September 13, 2007 When Ferrari pulls the covers off a new model, the world stops to look – especially when it’s an up-spec version of an already phenomenal car that’s been lightened, pumped up with a dose of steroids and packed to the gills with barely-filtered technology fresh from the garage of the oldest and most successful Formula One team in the paddock. Here it is: the brand new and much-anticipated Ferrari 430 Scuderia supercar.
Scuderia is Italian for ‘stable,’ yet to devotees of Ferrari’s prancing horse the word is inextricably entwined with the world’s most iconic racing team. But while the Scuderia Ferrari division concentrates all its efforts exclusively on the technical challenges of Formula One racing, the parent company’s new 430 Scuderia supercar is a more than competent road beast, as comfortable on a long tour as it is setting Enzo-like racetrack times.
Freshly unveiled at the Frankfurt IAA auto show, the 4.3-litre, 90-degree V8 430 Scuderia is an evolution of the F430 developed with significant input from Michael Schumacher. Extensive use of featherweight carbon fibre has made it a full 100kg lighter than the base model F430 – which Top Gear’s Jeremy Clarkson has already announced as “just about the best car I’ve ever driven” – and the breathed-on engine packs an extra 20 horsepower, giving it a total of 510hp at a stratospheric 8500rpm. Expect to run out of juice at around 320kmh, or tantalizingly close to 200mph.
The F1-Superfast2 6-speed gearbox is the fastest-shifting unit of any road-based sequential manual gearbox, changing gears in as little as 60 milliseconds for blistering acceleration through the gears. Rather than disengaging the clutch, disengaging the gear, engaging a new gear and engaging the clutch in sequence, the Formula One-derived unit overlaps the stages, disengaging clutch and gears partially in parallel for maximum speed.
The F430’s famous E-Diff system, the first electronically controlled differential on a road car, is maintained on the 430 Scuderia, continuously distributing torque between the four wheels in response to driving conditions and cornering forces. On the 430 Scuderia, it is combined with the F1-Trac traction control system, which constantly monitors and estimates the maximum available grip and modulates power to the wheels. Ferrari claim these combined systems provide a whopping 40% more available acceleration out of corners than traditional traction and stability control systems, adding to the Scuderia’s vaunted credentials as a racetrack car.

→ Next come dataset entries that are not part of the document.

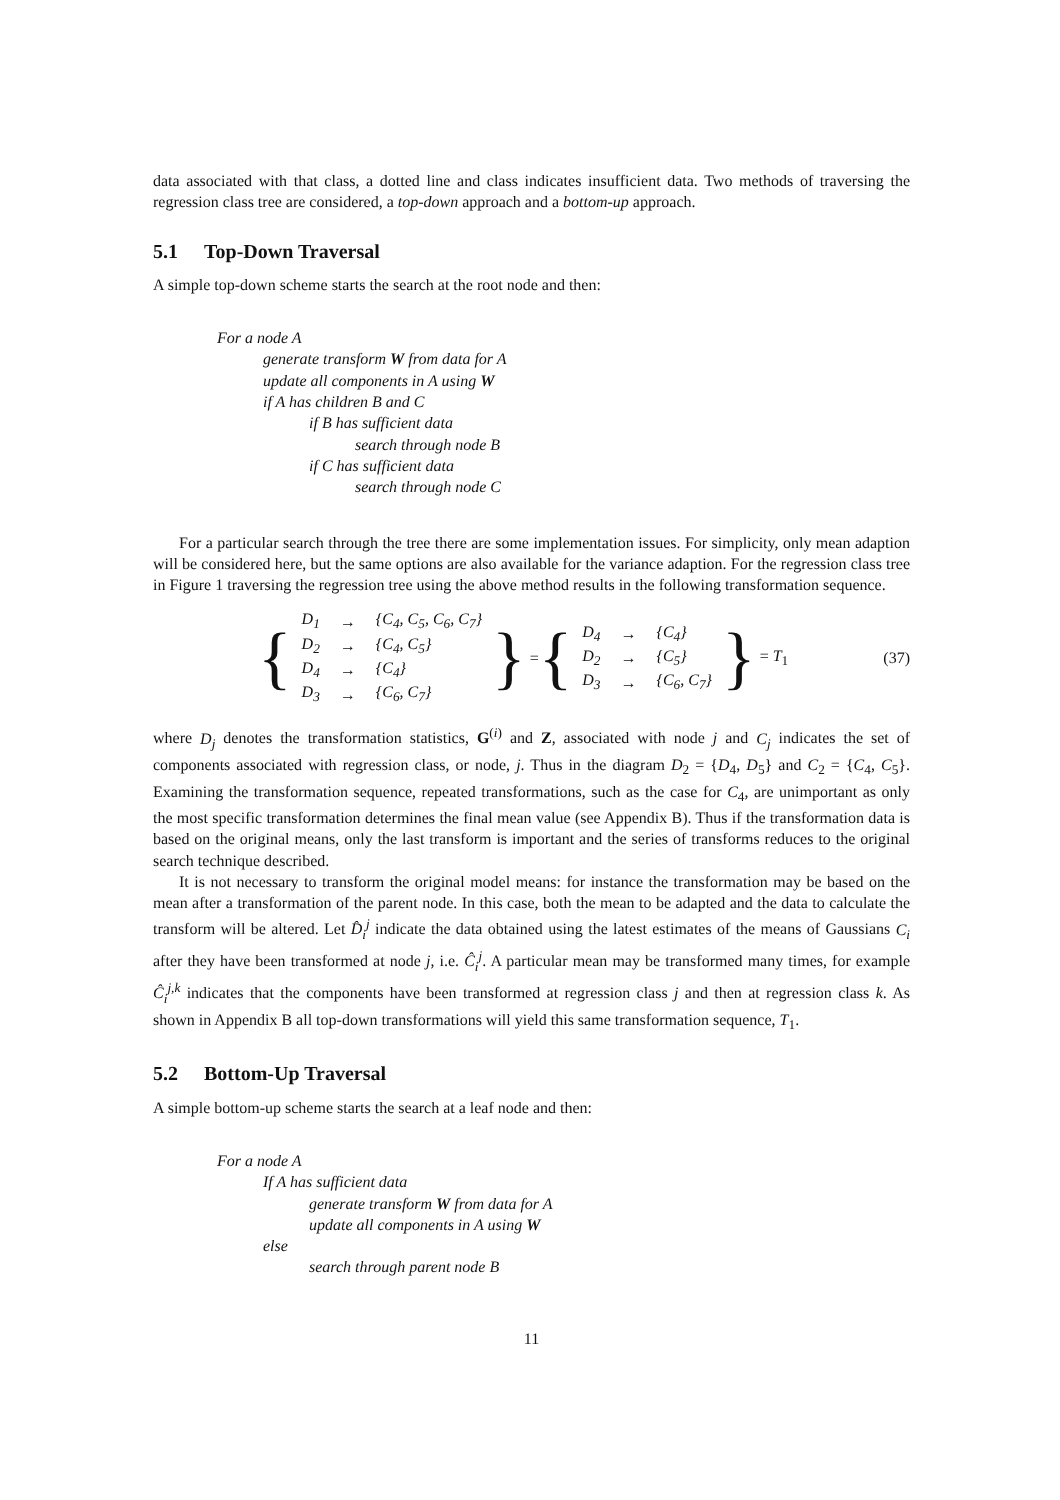data associated with that class, a dotted line and class indicates insufficient data. Two methods of traversing the regression class tree are considered, a top-down approach and a bottom-up approach.
5.1 Top-Down Traversal
A simple top-down scheme starts the search at the root node and then:
For a node A
generate transform W from data for A
update all components in A using W
if A has children B and C
if B has sufficient data
search through node B
if C has sufficient data
search through node C
For a particular search through the tree there are some implementation issues. For simplicity, only mean adaption will be considered here, but the same options are also available for the variance adaption. For the regression class tree in Figure 1 traversing the regression tree using the above method results in the following transformation sequence.
{
| D<sub>1</sub> | → | {C<sub>4</sub>, C<sub>5</sub>, C<sub>6</sub>, C<sub>7</sub>} |
| D<sub>2</sub> | → | {C<sub>4</sub>, C<sub>5</sub>} |
| D<sub>4</sub> | → | {C<sub>4</sub>} |
| D<sub>3</sub> | → | {C<sub>6</sub>, C<sub>7</sub>} |
} = {
| D<sub>4</sub> | → | {C<sub>4</sub>} |
| D<sub>2</sub> | → | {C<sub>5</sub>} |
| D<sub>3</sub> | → | {C<sub>6</sub>, C<sub>7</sub>} |
} = T<sub>1</sub> (37)
where D<sub>j</sub> denotes the transformation statistics, G<sup>(i)</sup> and Z, associated with node j and C<sub>j</sub> indicates the set of components associated with regression class, or node, j. Thus in the diagram D<sub>2</sub> = {D<sub>4</sub>, D<sub>5</sub>} and C<sub>2</sub> = {C<sub>4</sub>, C<sub>5</sub>}. Examining the transformation sequence, repeated transformations, such as the case for C<sub>4</sub>, are unimportant as only the most specific transformation determines the final mean value (see Appendix B). Thus if the transformation data is based on the original means, only the last transform is important and the series of transforms reduces to the original search technique described.
It is not necessary to transform the original model means: for instance the transformation may be based on the mean after a transformation of the parent node. In this case, both the mean to be adapted and the data to calculate the transform will be altered. Let D̂<sub>i</sub><sup>j</sup> indicate the data obtained using the latest estimates of the means of Gaussians C<sub>i</sub> after they have been transformed at node j, i.e. Ĉ<sub>i</sub><sup>j</sup>. A particular mean may be transformed many times, for example Ĉ<sub>i</sub><sup>j,k</sup> indicates that the components have been transformed at regression class j and then at regression class k. As shown in Appendix B all top-down transformations will yield this same transformation sequence, T<sub>1</sub>.
5.2 Bottom-Up Traversal
A simple bottom-up scheme starts the search at a leaf node and then:
For a node A
If A has sufficient data
generate transform W from data for A
update all components in A using W
else
search through parent node B
11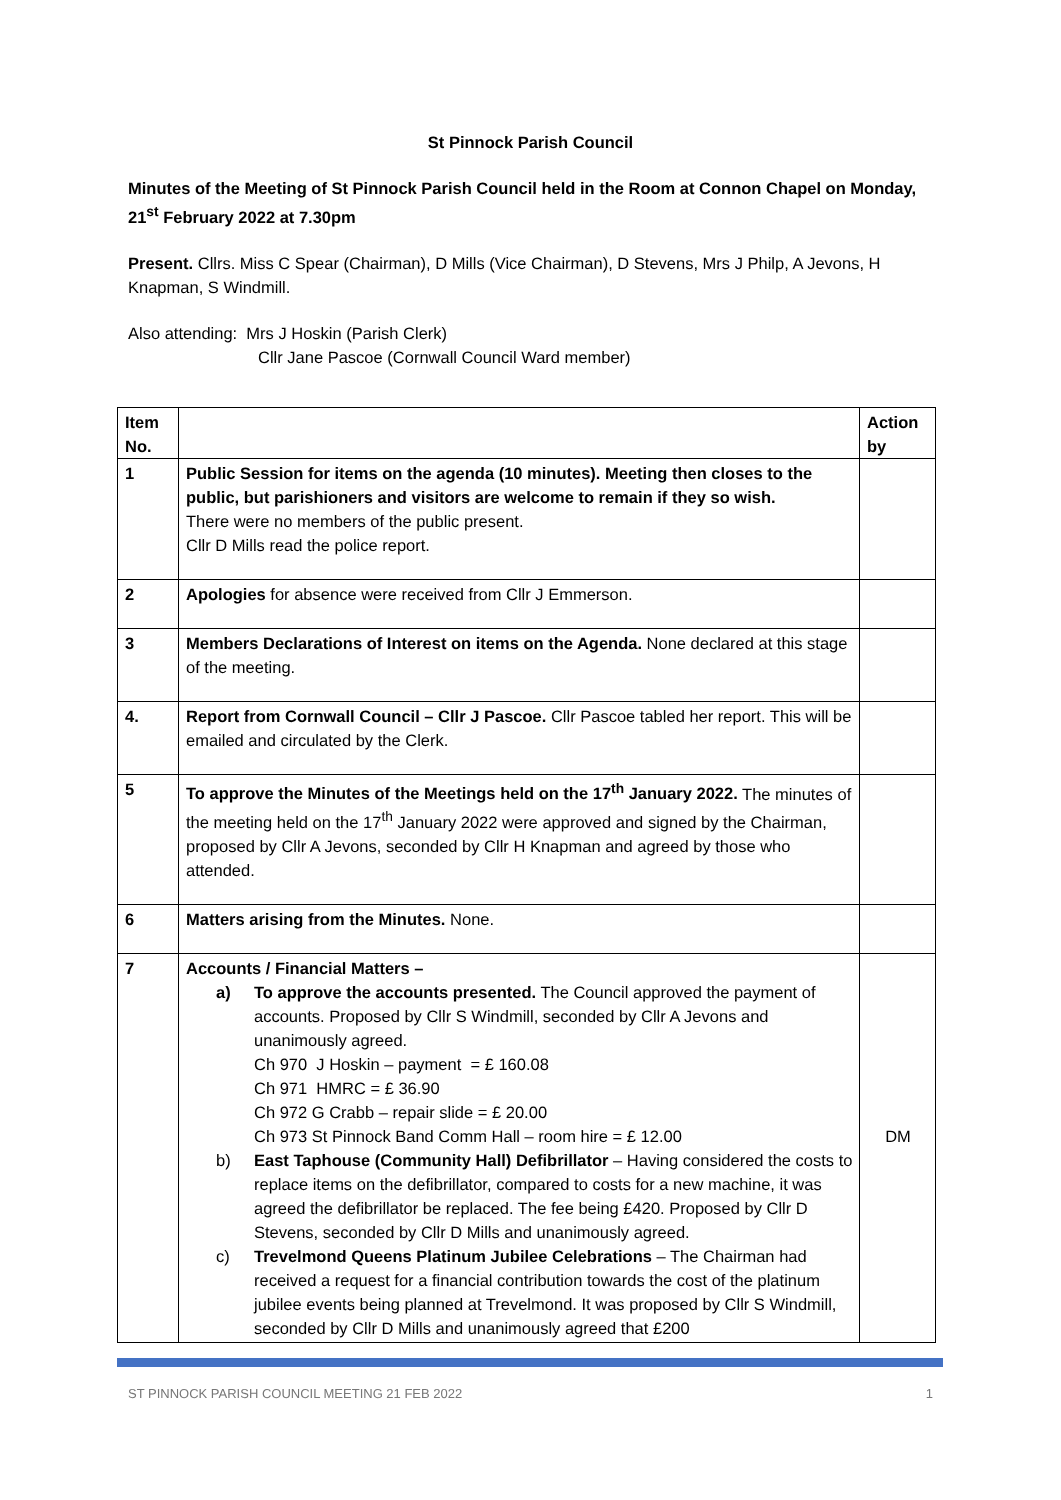St Pinnock Parish Council
Minutes of the Meeting of St Pinnock Parish Council held in the Room at Connon Chapel on Monday, 21<sup>st</sup> February 2022 at 7.30pm
Present. Cllrs. Miss C Spear (Chairman), D Mills (Vice Chairman), D Stevens, Mrs J Philp, A Jevons, H Knapman, S Windmill.
Also attending: Mrs J Hoskin (Parish Clerk)
Cllr Jane Pascoe (Cornwall Council Ward member)
| Item No. | | Action by |
| --- | --- | --- |
| 1 | Public Session for items on the agenda (10 minutes). Meeting then closes to the public, but parishioners and visitors are welcome to remain if they so wish. There were no members of the public present. Cllr D Mills read the police report. | |
| 2 | Apologies for absence were received from Cllr J Emmerson. | |
| 3 | Members Declarations of Interest on items on the Agenda. None declared at this stage of the meeting. | |
| 4. | Report from Cornwall Council – Cllr J Pascoe. Cllr Pascoe tabled her report. This will be emailed and circulated by the Clerk. | |
| 5 | To approve the Minutes of the Meetings held on the 17<sup>th</sup> January 2022. The minutes of the meeting held on the 17<sup>th</sup> January 2022 were approved and signed by the Chairman, proposed by Cllr A Jevons, seconded by Cllr H Knapman and agreed by those who attended. | |
| 6 | Matters arising from the Minutes. None. | |
| 7 | Accounts / Financial Matters – a) To approve the accounts presented. The Council approved the payment of accounts. Proposed by Cllr S Windmill, seconded by Cllr A Jevons and unanimously agreed. Ch 970 J Hoskin – payment = £ 160.08 Ch 971 HMRC = £ 36.90 Ch 972 G Crabb – repair slide = £ 20.00 Ch 973 St Pinnock Band Comm Hall – room hire = £ 12.00 b) East Taphouse (Community Hall) Defibrillator – Having considered the costs to replace items on the defibrillator, compared to costs for a new machine, it was agreed the defibrillator be replaced. The fee being £420. Proposed by Cllr D Stevens, seconded by Cllr D Mills and unanimously agreed. c) Trevelmond Queens Platinum Jubilee Celebrations – The Chairman had received a request for a financial contribution towards the cost of the platinum jubilee events being planned at Trevelmond. It was proposed by Cllr S Windmill, seconded by Cllr D Mills and unanimously agreed that £200 | DM |
ST PINNOCK PARISH COUNCIL MEETING 21 FEB 2022 1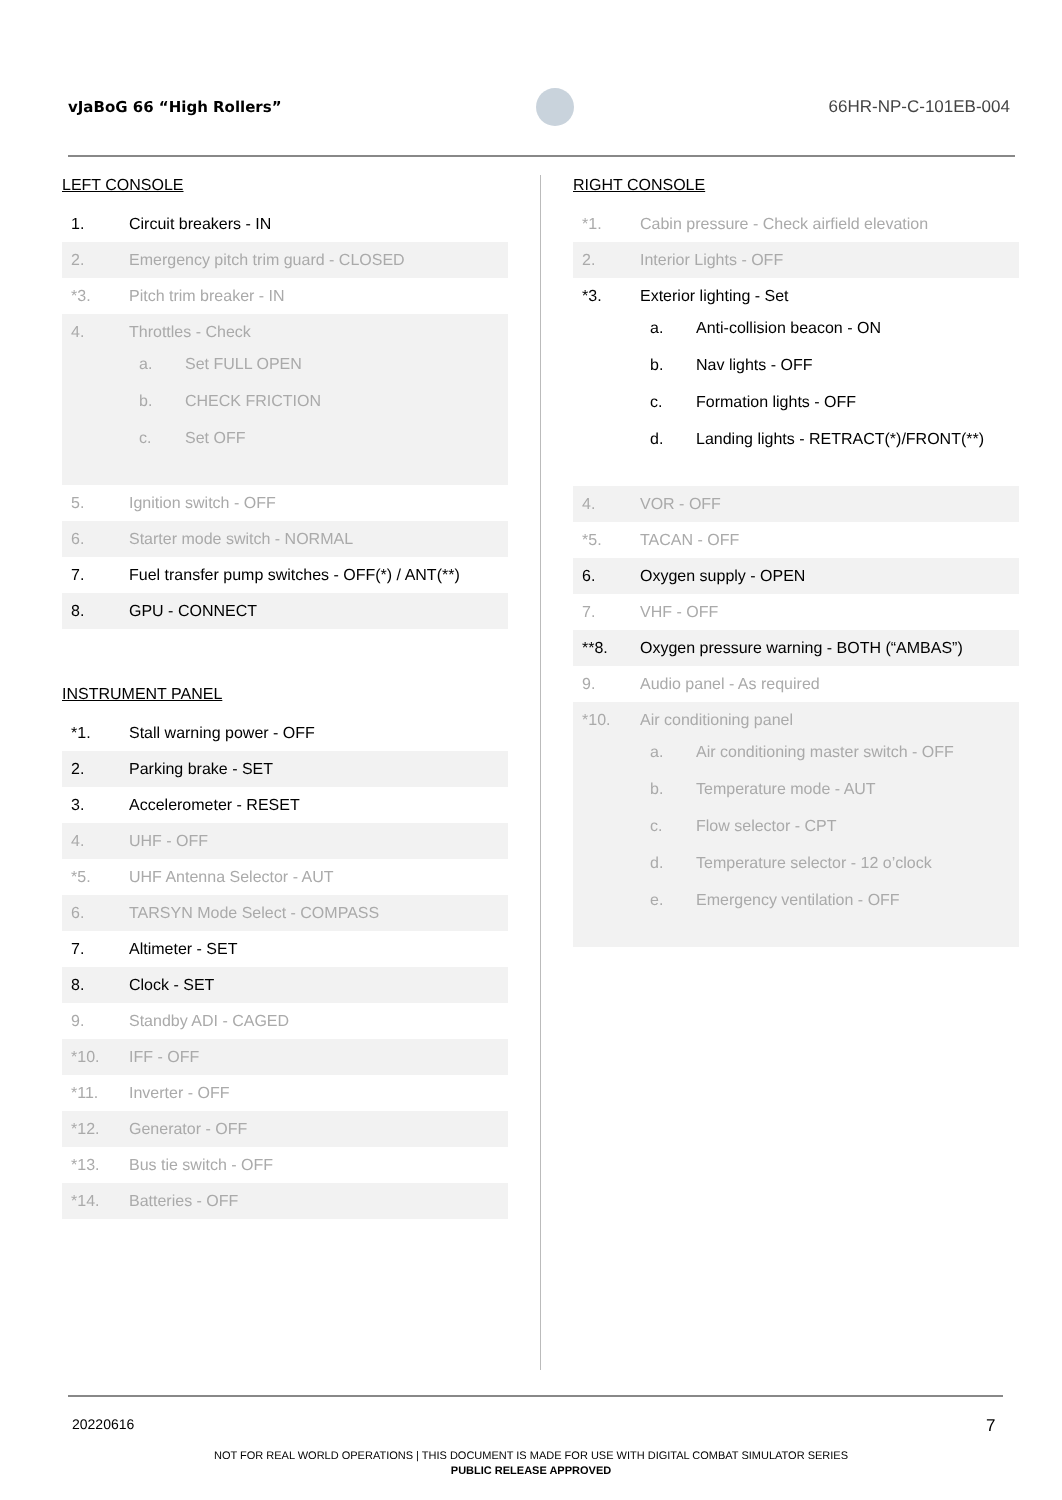vJaBoG 66 “High Rollers” 66HR-NP-C-101EB-004
LEFT CONSOLE
| 1. | Circuit breakers - IN |
| 2. | Emergency pitch trim guard - CLOSED |
| *3. | Pitch trim breaker - IN |
| 4. | Throttles - Check a. Set FULL OPEN b. CHECK FRICTION c. Set OFF |
| 5. | Ignition switch - OFF |
| 6. | Starter mode switch - NORMAL |
| 7. | Fuel transfer pump switches - OFF(*) / ANT(**) |
| 8. | GPU - CONNECT |
INSTRUMENT PANEL
| *1. | Stall warning power - OFF |
| 2. | Parking brake - SET |
| 3. | Accelerometer - RESET |
| 4. | UHF - OFF |
| *5. | UHF Antenna Selector - AUT |
| 6. | TARSYN Mode Select - COMPASS |
| 7. | Altimeter - SET |
| 8. | Clock - SET |
| 9. | Standby ADI - CAGED |
| *10. | IFF - OFF |
| *11. | Inverter - OFF |
| *12. | Generator - OFF |
| *13. | Bus tie switch - OFF |
| *14. | Batteries - OFF |
RIGHT CONSOLE
| *1. | Cabin pressure - Check airfield elevation |
| 2. | Interior Lights - OFF |
| *3. | Exterior lighting - Set a. Anti-collision beacon - ON b. Nav lights - OFF c. Formation lights - OFF d. Landing lights - RETRACT(*)/FRONT(**) |
| 4. | VOR - OFF |
| *5. | TACAN - OFF |
| 6. | Oxygen supply - OPEN |
| 7. | VHF - OFF |
| **8. | Oxygen pressure warning - BOTH (“AMBAS”) |
| 9. | Audio panel - As required |
| *10. | Air conditioning panel a. Air conditioning master switch - OFF b. Temperature mode - AUT c. Flow selector - CPT d. Temperature selector - 12 o’clock e. Emergency ventilation - OFF |
20220616 7
NOT FOR REAL WORLD OPERATIONS | THIS DOCUMENT IS MADE FOR USE WITH DIGITAL COMBAT SIMULATOR SERIES
PUBLIC RELEASE APPROVED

Wealthy hooligans needn’t worry – the traction control can be switched off where extravagant burnouts are required. It’s one of the settings available on the “Mannetino” – a steering wheel-mounted selection knob that activates various pre-set suspension and performance modes. One of Schumacher’s key inputs into the 430 Scuderia was to add the option to control the suspension setup beyond the preset modes, making it fully electronically adjustable from the cockpit to give a huge range of tuning options.
The Scuderia’s front disc brakes are 18mm larger than the phenomenal units on the F430, which Ferrari claimed demonstrate no fade even after over 300 racetrack laps. And the Scuderia’s discs are made from carbon-ceramic materials for harder wear, better heat dissipation and an overall jump in performance to match the hugely improved power-to-weight ratio.
Release dates and pricing are yet to be forthcoming but a straight answer may be hard to come by on the latter, as virtually every Ferrari sold is personalized to its owner’s tastes in a broad range of options.